- Salt Wells, Nevada Location within the state of Nevada Salt Wells, Nevada Salt Wells, Nevada (the United States)
- Coordinates: 39°15′40″N 118°27′21″W﻿ / ﻿39.26111°N 118.45583°W
- Country: United States
- State: Nevada
- County: Churchill
- Elevation: 3,888 ft (1,185 m)

= Salt Wells, Nevada =

Salt Wells, Nevada is the site of a former brothel and a possible future route of Interstate 11. Salt Wells is located on the northern edge of the Salt Wells Marsh, 15 miles southeast of Fallon, Nevada on U.S. Route 50 near Sand Mountain.

== History ==
Borax was discovered by William Throop at Salt Wells. In 1870, the American Borax Co. built a borax works there. In 1871, the plant was in operation, along with a smaller plant, producing 20 tons per month, though production ceased in a few years due to the low grade of the deposit. The borax deposit consisted of about 400 acres with a borax content of 10%, sometimes reaching 30%.

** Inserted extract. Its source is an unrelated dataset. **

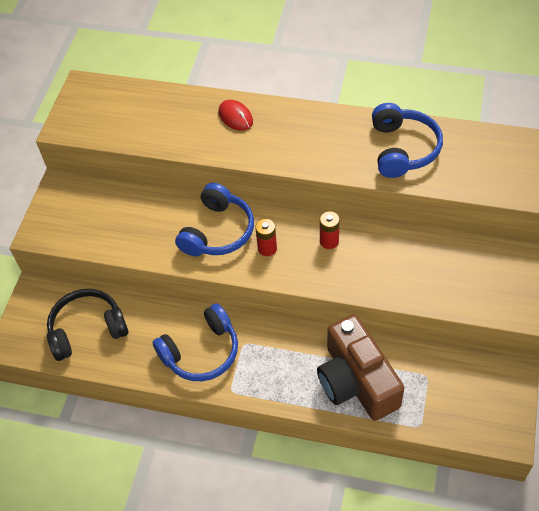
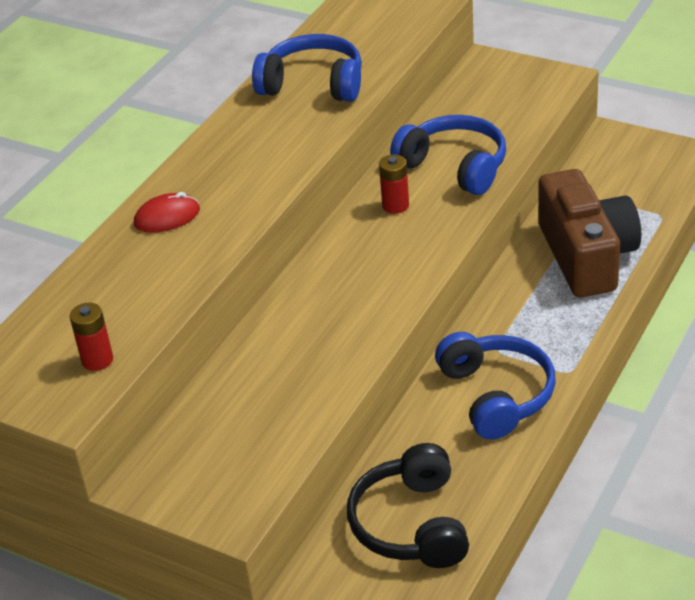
camera: 75 degrees left, 15 degrees down
(217, 231) = (330, 306): blue headphones -> blue headphones (454, 167)
(267, 248) = (382, 262): red battery -> red battery (97, 360)
(356, 381) = (586, 256): brown camera -> brown camera turned 90 degrees counterclockwise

In the 1920s and 30s, Salt Wells had a bar and a gas station.

Salt Wells was the site of Salt Wells Villa, a brothel in operation from 1975. In 1977, the brothel was firebombed by the wife of the Churchill County Sheriff, Mildred Banovich. Author William Least Heat-Moon visited the brothel in the spring of 1978 during the cross-country journey chronicled in his 1982 travel memoir Blue Highways, describing the brief encounter in Part 5, Chapter 10. The brothel closed in 2004. In 2007, the brothel was destroyed in a fire.

In 2009, the Salt Wells Geothermal Plant was opened south of Salt Wells.

In March 2018, it was reported that the Nevada Department of Transportation was considering Salt Wells as a possible route from Tonopah, Nevada to Interstate 80; the new route would be part of Interstate 11.